Sejenak Rima menoleh
kearah suara kecil itu, sesosok anak laki-laki berperawakan kurus membawa
kencringan, dia bernyanyi sambil sesekali memejamkan mata kecilnya disamping
angkutan umum yang kini sedang di naiki Rima. Rasa iba segera menggerayangi
hati kecilnya, andai tidak sekedar uang recahan yang bisa diberikan pada anak
itu, tapi nyatanya Rima juga tidak mempunyai yang lebih dari itu.
Rima memutuskan untuk
turun dari angkutannya, membawa anak kecil yang menenteng kencringan itu menepi
kearah jembatan layang, anak itu terlihat sedikit bingung tapi tetap mengikuti
langkah Rima.
“nama kamu siapa
dek?” Tanya Rima membuka percakapan saat mereka sudah mulai duduk ditepian terotoar.
“saya Jailani Kak,
tapi nama keren saya Joy Kak” anak itu menjelaskan dengan tersenyum seakan dia
selalu bahagia, padahal jelas kulit tangannya yang hitam karena terbakar
matahari menceritakan betapa keras hidupnya.
“oh! Hay Joy, kenalkan
namaku Rima” kata Rima sambil menyalami tangan anak yang duduk disebelahnya
itu.
“Kak Rima?”
“iya… kamu bisa
memanggilku seperi itu… Joy apa kamu masih sekolah?” tanya Rima kemudian,
sejenak Joy terdiam seperti berpikir, senyum diwajahnya sekejap menghilang
seerti tertelan dalam bisingnya kendaraan yang berlalu lalang
“seharusnya memang
begitu Kak, tapi keluargaku tidak punya cukup biaya lagi untuk menyekolahkanku”
“kenapa hasil ngamen
kamu itu tidak kamu gunakan untuk sekolah saja?”
“gak cukup Kak, sudah
cukup buat makan saja sudah bagus” Rima terdiam mendengar jawaban Joy, dia
berpikir memang sangat sulit hidup dikota besar seperti ini, jangakan Joy
dirinya sendiri saja kadang hanya makan dua kali sehari untuk lebih menghemat
biaya bulanannya.

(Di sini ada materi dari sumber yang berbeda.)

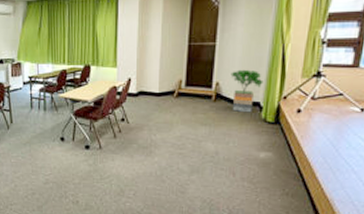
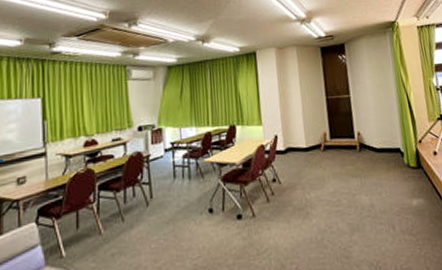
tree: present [230,69,263,113] -> none [368,117,399,160]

Orang tua Rima pun bukan orang yang berada, mereka hanya petani
yang mempunyai mimpi besar untuk anak-anaknya agar hidup lebih layak.
“Kak?” Joy mulai
sadar kalau Rima sedari tadi melamun.
“Joy, apa banyak
teman-teman kamu yang bernasib sama seperti kamu?”
“banyak Kak, malah
banyak yang belum pernah sekolah sama sekali, aku ini sudah termasuk beruntung”
“apa mereka masih
ingin sekolah?” mendengar pertanyaan Rima yang satu ini Joy tersenyum getir.
“Kakak ingin membantu
kita? Sudah banyak yang berjanji seperti itu Kak, tapi sampai sekarang mereka
itu tidak pernah kembali kesini” jawaban Joy seakan bisa membaca isi hati Rima,
mebuat Rima terhenyak sesaat.
“selama kalian punya
mimpi, jangan biarkan mimpi itu padam… Joy, Kakak tidak berjanji untuk menolong
kalian, tapi Kakak akan berusaha sebisa Kakak untuk menolong kalian, Kakak juga
bukan dari keluarga kaya raya, tapi Kakak bisa seperti ini karena Kakak punya
mimpi” mendengar kata-kata itu Joy tersenyum, dimata anak itu sekilas Rima bisa
melihat mimpi yang membara.
Joy berjalan menjauhi
Rima, dalam benaknya terukir sejuta mimpi yang pernah hancur dan kini
perlahan-lahan dia bangun kembali, walaupun tidak sepenuhnya dia mempercayai
kalau seorang Kakak yang baru saja dia temui itu akan mewujudkan mimpinya.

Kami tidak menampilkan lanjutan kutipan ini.